Aufgaben:
1. Fassen Sie den Absatz im Text zur Friedenskirche, der mit „Eine sehr reizvolle Aufgabe“ beginnt, als kurze Stichpunktliste zusammen. Die wichtigsten Fakten sollen erhalten bleiben.
2. Geben Sie den Text zur Friedenskirche von „Eine sehr reizvolle“ bis „im klassischen Opernhaus?“ wortgetreu wieder.

Vorliegender Text:
● ● ● ●
Eine sehr reizvolle Aufgabe, die gleichzeitig aber auch eine Herausforderung ist. Wir sind hier in einer Kirche und nicht in einem Opernhaus. Dadurch haben wir eine ganz andere akustische Situation, mit der wir umgehen müssen. Nun kenne ich die Friedenskirche schon von früheren Konzerten, aber durch unseren Bühnenaufbau, der einmal komplett längs durch das Kirchenschiff geht, ergeben sich ganz neue Konstellationen. Das Orchester sitzt an der Stirnseite, die Sänger sind auf der Bühne ständig in Bewegung. Da kann es passieren, dass so ein Sänger mal nur einen Meter vom Publikum entfernt ist, das Orchester aber zehn Meter. Hier die richtige Mischung und das Zusammenspiel zu gewährleisten, dass ist die größte Herausforderung.
Da bevorzugen Sie dann wohl doch lieber die Arbeit im klassischen Opernhaus?
● ● ● ●
Gespeicherte Einträge:
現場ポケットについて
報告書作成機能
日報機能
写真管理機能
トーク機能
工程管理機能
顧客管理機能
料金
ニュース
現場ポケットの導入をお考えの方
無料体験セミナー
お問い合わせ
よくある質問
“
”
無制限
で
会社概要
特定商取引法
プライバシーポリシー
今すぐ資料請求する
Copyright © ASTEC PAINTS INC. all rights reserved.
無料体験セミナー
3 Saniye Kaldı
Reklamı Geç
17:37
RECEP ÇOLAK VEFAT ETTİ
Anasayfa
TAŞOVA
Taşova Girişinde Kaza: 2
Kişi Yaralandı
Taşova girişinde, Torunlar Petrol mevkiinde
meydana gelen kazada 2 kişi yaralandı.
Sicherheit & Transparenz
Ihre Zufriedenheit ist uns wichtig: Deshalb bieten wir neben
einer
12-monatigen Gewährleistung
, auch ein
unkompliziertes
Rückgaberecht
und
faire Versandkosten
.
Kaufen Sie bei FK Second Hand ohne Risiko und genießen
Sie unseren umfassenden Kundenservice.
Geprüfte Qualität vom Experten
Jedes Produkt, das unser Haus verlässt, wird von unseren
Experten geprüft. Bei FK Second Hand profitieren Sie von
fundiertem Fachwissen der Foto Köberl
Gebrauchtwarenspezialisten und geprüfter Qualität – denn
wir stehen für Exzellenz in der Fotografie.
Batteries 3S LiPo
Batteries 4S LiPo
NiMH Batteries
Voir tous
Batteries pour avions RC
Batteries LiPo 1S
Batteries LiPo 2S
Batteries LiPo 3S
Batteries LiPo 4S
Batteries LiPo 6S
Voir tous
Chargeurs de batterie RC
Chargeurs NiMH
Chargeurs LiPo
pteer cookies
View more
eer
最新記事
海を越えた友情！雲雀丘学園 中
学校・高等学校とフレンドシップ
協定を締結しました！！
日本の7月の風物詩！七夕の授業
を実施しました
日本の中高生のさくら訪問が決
● ● ● ●
Antworten:
1.
- Die Aufgabe ist reizvoll und zugleich eine Herausforderung.
- Gespielt wird in einer Kirche statt in einem Opernhaus. Daraus ergibt sich eine ganz andere akustische Situation.
- Die Friedenskirche ist von früheren Konzerten bekannt. Der Bühnenaufbau, der längs durch das ganze Kirchenschiff geht, schafft jedoch neue Konstellationen.
- Das Orchester sitzt an der Stirnseite, und die Sänger bewegen sich ständig auf der Bühne.
- Ein Sänger kann nur einen Meter vom Publikum entfernt sein, das Orchester dagegen zehn Meter.
- Die größte Herausforderung besteht darin, die richtige Mischung und das Zusammenspiel zu gewährleisten.

2.
Eine sehr reizvolle Aufgabe, die gleichzeitig aber auch eine Herausforderung ist. Wir sind hier in einer Kirche und nicht in einem Opernhaus. Dadurch haben wir eine ganz andere akustische Situation, mit der wir umgehen müssen. Nun kenne ich die Friedenskirche schon von früheren Konzerten, aber durch unseren Bühnenaufbau, der einmal komplett längs durch das Kirchenschiff geht, ergeben sich ganz neue Konstellationen. Das Orchester sitzt an der Stirnseite, die Sänger sind auf der Bühne ständig in Bewegung. Da kann es passieren, dass so ein Sänger mal nur einen Meter vom Publikum entfernt ist, das Orchester aber zehn Meter. Hier die richtige Mischung und das Zusammenspiel zu gewährleisten, dass ist die größte Herausforderung.
Da bevorzugen Sie dann wohl doch lieber die Arbeit im klassischen Opernhaus?